Finalmente, no fueron necesarios más intentos que el anunciado, por suerte para aquellos pasajeros que no simpatizaban con los aviones. No era el caso de Melissa que, a sus diecinueve años, ya había visitado nueve países diferentes, incluidos tres continentes. La pasión por viajar de sus padres la había acostumbrado a tomar vuelos con frecuencia. Incluso ella misma —se decía— se veía capaz de completar la mecánica coreografía que realizaban los asistentes de cabina para informar de las medidas de seguridad del avión.

«Este Boeing 747 dispone de ocho salidas de emergencia. Cuatro en los extremos del avión y cuatro sobre las alas. En caso de pérdida de presión en cabina, de los compartimentos superiores de su asiento se desprenderán mascarillas de oxígeno. Tiren fuerte de ellas para abrir el paso del oxígeno», etcétera.

Sin embargo, este viaje iba a ser diferente al resto. Era el primero en que embarcaba ella sola. Acomodada en su asiento al lado de la ventanilla, durante todo el viaje vio pasar las nubes que la transportarían a la nueva vida que estaba a punto de emprender. Aquella que había elegido meses atrás con la ilusión de que la hiciera madurar, robustecer un carácter tallado con dulzura y, sobre todo, con la esperanza de desvanecer ese recuerdo que se le agolpaba recurrente en su permeable pensamiento. Aquella experiencia se le instalaba osada en su mente, sin atender a razones ni momentos, sacudiéndola desde dentro y convirtiendo su tranquilidad en la arenilla que baila dentro de un sonajero zarandeado por un niño. Melissa no quería recordar, pero las imágenes se le arrojaban insolentes de nuevo en su mente.

***

—Cariño, ¿estás lista? Llegaremos tarde.

La voz de su madre sonó con un tono de ternura que únicamente puede ser modulado por las madres. Como si el embarazo les atribuyera de repente unas aptitudes incapaces de ser adquiridas por cualquier otra persona, y exclusivas en la relación madre-hija. Una musicalidad en las palabras que te aprehenden en un regazo maternal imaginario.

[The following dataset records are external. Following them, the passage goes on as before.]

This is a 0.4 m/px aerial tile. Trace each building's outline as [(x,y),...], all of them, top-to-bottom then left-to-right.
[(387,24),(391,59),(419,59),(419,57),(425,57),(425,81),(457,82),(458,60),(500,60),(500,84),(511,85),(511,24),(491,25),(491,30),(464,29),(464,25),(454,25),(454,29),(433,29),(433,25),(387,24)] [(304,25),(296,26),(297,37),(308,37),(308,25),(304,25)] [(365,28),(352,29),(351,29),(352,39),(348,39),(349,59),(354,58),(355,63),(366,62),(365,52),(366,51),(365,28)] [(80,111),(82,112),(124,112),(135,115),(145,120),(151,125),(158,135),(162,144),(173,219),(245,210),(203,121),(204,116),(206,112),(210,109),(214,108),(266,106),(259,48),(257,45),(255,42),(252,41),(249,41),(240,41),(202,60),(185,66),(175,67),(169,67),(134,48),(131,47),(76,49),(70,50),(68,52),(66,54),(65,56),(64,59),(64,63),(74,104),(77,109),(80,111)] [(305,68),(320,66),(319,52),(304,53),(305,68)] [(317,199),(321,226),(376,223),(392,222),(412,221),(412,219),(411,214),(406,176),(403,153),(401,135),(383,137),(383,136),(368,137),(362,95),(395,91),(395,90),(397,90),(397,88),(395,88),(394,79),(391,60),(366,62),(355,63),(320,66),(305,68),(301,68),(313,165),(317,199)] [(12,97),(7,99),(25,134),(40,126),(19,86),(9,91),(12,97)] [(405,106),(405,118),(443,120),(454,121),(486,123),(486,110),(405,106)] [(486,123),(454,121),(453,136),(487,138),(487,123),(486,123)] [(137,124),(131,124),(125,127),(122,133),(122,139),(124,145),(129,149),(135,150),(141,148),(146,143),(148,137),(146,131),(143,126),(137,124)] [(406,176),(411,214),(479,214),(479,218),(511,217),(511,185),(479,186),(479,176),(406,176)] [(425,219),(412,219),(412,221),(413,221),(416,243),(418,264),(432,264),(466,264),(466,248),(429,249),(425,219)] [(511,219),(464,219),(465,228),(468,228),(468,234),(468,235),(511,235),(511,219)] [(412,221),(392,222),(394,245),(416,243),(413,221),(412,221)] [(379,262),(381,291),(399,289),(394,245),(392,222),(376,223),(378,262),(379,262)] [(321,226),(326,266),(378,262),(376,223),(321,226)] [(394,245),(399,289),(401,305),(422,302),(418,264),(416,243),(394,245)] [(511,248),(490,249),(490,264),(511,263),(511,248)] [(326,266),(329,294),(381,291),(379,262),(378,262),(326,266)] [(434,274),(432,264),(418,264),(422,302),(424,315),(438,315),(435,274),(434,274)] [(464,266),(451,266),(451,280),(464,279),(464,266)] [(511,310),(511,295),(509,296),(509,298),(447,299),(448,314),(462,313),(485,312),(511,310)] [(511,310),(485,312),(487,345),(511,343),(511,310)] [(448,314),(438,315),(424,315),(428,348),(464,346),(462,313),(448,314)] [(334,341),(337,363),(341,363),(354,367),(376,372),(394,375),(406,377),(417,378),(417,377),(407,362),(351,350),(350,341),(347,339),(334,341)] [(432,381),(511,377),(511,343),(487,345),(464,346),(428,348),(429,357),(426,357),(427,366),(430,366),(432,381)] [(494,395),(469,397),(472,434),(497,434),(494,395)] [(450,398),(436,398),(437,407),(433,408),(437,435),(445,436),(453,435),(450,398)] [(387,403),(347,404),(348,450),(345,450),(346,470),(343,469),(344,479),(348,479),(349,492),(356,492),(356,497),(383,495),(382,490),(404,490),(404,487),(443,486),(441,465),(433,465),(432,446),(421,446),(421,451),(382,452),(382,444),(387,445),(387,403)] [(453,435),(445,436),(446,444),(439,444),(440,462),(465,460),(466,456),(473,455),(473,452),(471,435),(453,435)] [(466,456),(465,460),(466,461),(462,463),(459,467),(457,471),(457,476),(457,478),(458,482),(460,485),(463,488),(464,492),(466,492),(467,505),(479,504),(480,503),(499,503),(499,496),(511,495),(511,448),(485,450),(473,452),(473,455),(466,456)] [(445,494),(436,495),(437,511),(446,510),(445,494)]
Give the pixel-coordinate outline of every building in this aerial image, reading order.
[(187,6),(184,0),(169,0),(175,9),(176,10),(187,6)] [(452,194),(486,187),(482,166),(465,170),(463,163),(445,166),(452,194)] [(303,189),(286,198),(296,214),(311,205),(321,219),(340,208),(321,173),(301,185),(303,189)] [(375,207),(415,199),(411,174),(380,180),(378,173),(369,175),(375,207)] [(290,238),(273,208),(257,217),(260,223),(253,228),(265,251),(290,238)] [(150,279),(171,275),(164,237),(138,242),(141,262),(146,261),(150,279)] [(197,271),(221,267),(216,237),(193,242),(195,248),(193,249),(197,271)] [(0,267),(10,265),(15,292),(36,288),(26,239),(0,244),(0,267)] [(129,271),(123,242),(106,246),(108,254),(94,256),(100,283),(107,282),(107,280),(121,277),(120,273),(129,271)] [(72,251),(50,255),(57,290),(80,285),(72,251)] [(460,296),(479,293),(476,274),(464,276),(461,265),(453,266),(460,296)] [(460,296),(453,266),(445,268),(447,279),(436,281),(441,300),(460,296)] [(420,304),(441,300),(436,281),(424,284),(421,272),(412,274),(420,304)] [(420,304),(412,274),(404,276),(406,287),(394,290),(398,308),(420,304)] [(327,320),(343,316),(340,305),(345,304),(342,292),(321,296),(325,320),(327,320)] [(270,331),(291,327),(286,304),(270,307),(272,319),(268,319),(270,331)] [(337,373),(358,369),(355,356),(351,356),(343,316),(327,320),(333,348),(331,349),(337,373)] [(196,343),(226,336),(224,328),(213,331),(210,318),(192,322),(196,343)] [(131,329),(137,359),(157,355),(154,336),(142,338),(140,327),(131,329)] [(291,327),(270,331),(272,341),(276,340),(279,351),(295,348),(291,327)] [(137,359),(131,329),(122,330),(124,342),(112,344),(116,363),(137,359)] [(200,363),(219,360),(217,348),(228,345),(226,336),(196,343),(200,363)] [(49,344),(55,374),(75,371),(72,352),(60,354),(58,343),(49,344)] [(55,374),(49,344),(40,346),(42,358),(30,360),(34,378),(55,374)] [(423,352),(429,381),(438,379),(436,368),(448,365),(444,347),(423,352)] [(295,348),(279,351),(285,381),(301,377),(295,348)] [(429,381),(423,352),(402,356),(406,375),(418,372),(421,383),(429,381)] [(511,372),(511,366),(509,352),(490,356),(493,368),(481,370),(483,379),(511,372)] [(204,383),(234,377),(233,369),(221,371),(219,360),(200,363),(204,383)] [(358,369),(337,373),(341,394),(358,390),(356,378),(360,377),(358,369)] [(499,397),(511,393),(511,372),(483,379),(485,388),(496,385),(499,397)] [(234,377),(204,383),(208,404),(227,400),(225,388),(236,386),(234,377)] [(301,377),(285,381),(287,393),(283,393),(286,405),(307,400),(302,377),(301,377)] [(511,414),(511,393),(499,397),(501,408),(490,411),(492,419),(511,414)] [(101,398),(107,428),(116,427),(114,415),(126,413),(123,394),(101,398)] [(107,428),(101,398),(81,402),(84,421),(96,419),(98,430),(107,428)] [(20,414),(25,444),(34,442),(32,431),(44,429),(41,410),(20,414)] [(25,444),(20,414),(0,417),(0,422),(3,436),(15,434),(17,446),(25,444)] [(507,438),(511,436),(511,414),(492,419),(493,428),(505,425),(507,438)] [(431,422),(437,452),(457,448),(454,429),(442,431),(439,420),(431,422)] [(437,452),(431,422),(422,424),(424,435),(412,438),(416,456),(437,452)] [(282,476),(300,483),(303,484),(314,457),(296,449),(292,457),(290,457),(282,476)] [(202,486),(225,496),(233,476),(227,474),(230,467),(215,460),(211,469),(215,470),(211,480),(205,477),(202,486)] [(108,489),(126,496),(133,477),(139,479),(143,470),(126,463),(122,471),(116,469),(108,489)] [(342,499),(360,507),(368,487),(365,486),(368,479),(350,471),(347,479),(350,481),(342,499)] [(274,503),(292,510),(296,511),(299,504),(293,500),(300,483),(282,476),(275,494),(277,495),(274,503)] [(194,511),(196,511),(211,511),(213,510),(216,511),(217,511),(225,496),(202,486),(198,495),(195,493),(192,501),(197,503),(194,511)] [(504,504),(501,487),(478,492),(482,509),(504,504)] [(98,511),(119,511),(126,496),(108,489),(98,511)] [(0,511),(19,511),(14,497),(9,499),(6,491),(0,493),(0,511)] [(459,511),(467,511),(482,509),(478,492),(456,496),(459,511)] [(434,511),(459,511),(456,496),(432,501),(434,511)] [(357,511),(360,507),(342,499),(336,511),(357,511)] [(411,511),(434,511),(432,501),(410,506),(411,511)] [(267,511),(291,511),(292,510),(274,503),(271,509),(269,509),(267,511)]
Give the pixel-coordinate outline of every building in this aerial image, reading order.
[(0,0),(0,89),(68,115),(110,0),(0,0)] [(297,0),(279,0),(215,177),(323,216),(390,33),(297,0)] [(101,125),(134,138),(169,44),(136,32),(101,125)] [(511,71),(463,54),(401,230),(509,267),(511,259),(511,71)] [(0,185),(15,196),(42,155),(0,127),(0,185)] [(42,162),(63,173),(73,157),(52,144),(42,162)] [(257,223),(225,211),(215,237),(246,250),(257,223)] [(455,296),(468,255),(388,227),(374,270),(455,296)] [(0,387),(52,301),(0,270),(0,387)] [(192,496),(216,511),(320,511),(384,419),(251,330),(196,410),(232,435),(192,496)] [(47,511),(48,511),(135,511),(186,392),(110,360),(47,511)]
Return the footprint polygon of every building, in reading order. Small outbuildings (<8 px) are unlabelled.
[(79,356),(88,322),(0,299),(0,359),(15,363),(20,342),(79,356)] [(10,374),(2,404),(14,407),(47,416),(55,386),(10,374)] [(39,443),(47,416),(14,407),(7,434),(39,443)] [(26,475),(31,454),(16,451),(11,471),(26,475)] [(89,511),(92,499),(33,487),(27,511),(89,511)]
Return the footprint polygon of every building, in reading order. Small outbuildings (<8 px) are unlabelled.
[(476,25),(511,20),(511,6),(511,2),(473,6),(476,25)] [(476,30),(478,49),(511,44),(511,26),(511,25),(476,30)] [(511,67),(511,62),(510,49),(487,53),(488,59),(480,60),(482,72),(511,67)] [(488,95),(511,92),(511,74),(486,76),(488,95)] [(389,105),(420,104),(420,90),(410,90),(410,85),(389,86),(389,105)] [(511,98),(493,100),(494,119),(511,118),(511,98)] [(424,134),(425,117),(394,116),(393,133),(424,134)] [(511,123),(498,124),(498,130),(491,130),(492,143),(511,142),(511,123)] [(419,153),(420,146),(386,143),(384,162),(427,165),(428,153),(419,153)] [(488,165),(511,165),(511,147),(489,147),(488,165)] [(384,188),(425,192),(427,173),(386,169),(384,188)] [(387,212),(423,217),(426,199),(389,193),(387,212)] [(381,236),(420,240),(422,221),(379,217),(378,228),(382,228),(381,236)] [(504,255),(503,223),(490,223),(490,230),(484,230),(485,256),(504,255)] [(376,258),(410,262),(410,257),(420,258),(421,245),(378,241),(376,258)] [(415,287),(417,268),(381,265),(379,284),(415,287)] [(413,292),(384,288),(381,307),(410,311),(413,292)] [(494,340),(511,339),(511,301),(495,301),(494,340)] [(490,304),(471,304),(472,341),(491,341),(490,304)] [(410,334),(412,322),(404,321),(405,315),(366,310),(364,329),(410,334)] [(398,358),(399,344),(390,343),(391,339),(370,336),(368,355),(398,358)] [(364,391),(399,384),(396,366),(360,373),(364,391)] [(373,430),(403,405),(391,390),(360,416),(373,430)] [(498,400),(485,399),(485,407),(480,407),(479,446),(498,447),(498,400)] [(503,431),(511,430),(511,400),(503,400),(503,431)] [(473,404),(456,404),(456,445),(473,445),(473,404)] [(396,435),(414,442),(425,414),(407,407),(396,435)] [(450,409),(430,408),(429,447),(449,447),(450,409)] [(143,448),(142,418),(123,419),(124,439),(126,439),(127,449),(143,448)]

Melissa entrelazaba los cordones de sus nuevas Air Jordan modelo Retro que estrenaría en el entrenamiento de aquella tarde. Terminó de hacer el nudo y juntó las zapatillas en un aplauso de pies insonoro. Se las quedó mirando con ilusión y media sonrisa en sus labios. Los nuevos modelos dejaban al descubierto el tobillo para otorgar mayor movilidad a los pies del jugador en la cancha, a diferencia de los modelos anteriores, con una caña alta que presunta —y discutiblemente— minimizaba el riesgo de lesiones. Iba a ser la envidia del equipo.

Al final de las escaleras la esperaba su madre sosteniendo un paraguas de plástico transparente en su mano izquierda y colgado el bolso en el antebrazo derecho. La melena, del mismo color castaño ahumado que el suyo, le caía desdeñosa sobre los hombros erguidos. Obsequió a su hija con una amplia sonrisa blanca al verla bajar y le tendió el paraguas.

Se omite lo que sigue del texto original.